* _Information shown_:
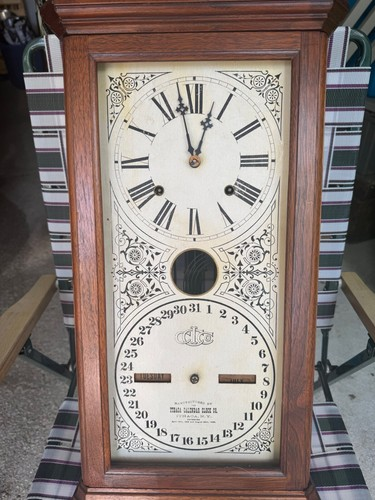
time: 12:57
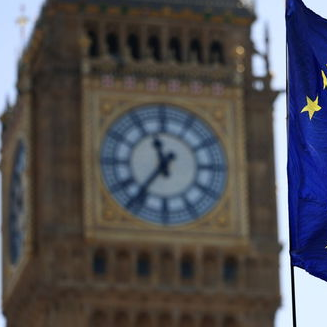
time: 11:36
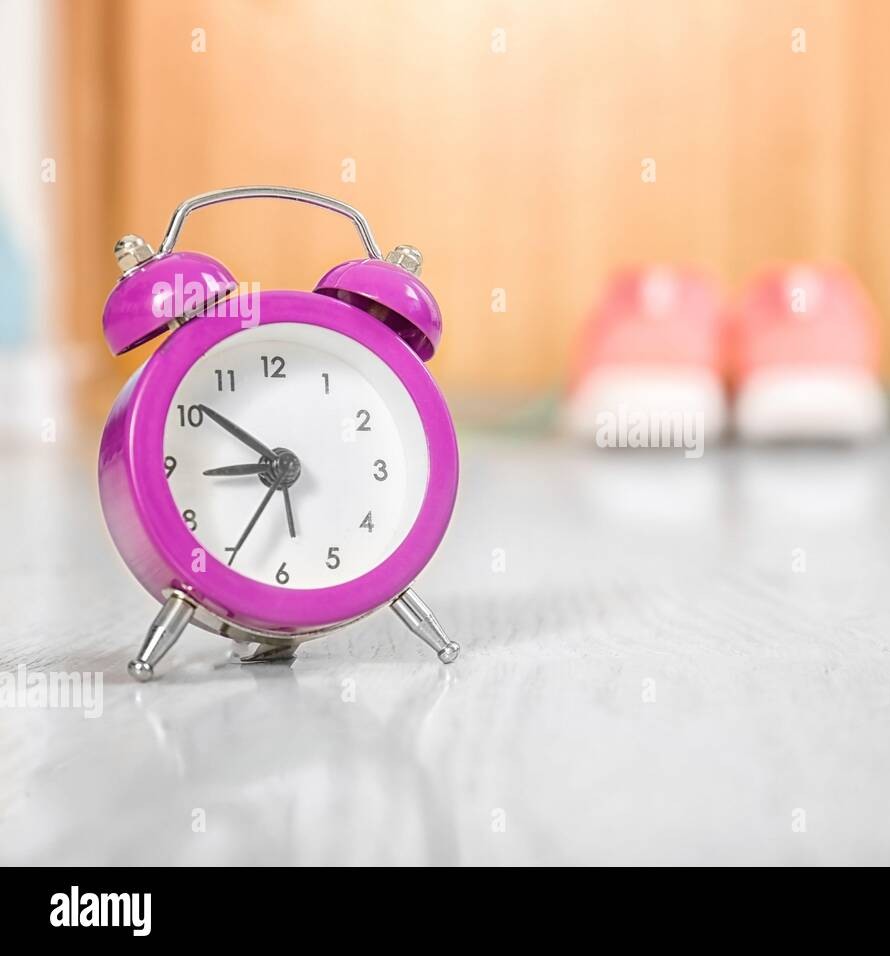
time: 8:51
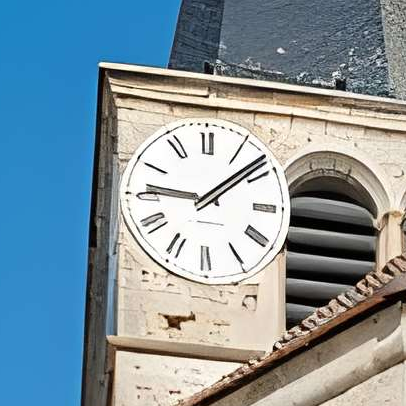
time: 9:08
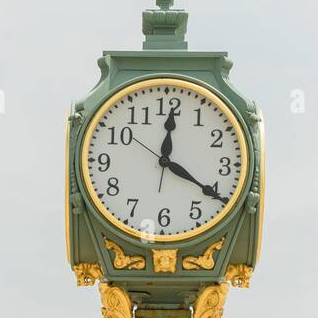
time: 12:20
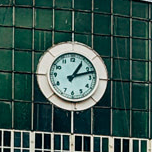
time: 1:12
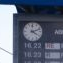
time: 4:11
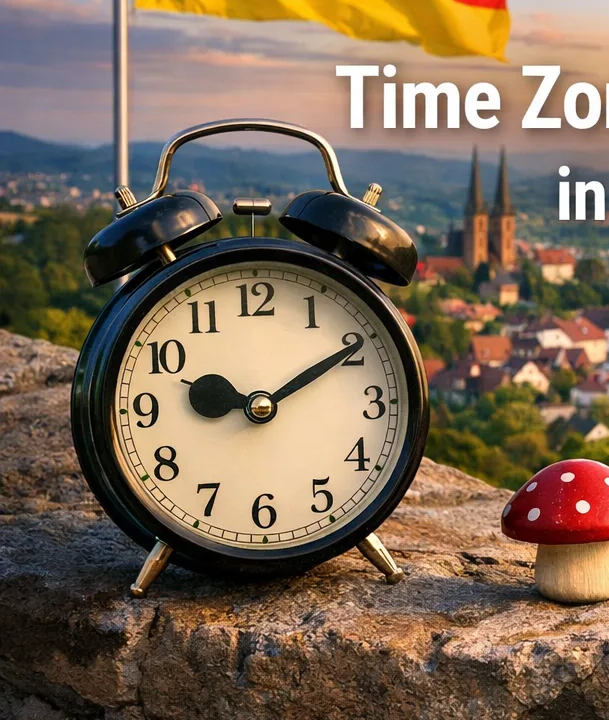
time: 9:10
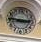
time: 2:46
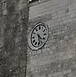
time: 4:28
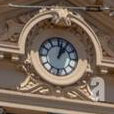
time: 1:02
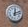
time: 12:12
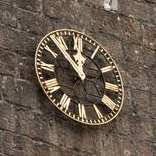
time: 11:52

* _Exercise directions_:
Express the time lines from the rows above as a Markdown table with the columns "No." and "Line", numbering each line in order and skipping any blank lines. Omit the pictures.

* _Result of this task_:
| No. | Line |
|---|---|
| 1 | time: 12:57 |
| 2 | time: 11:36 |
| 3 | time: 8:51 |
| 4 | time: 9:08 |
| 5 | time: 12:20 |
| 6 | time: 1:12 |
| 7 | time: 4:11 |
| 8 | time: 9:10 |
| 9 | time: 2:46 |
| 10 | time: 4:28 |
| 11 | time: 1:02 |
| 12 | time: 12:12 |
| 13 | time: 11:52 |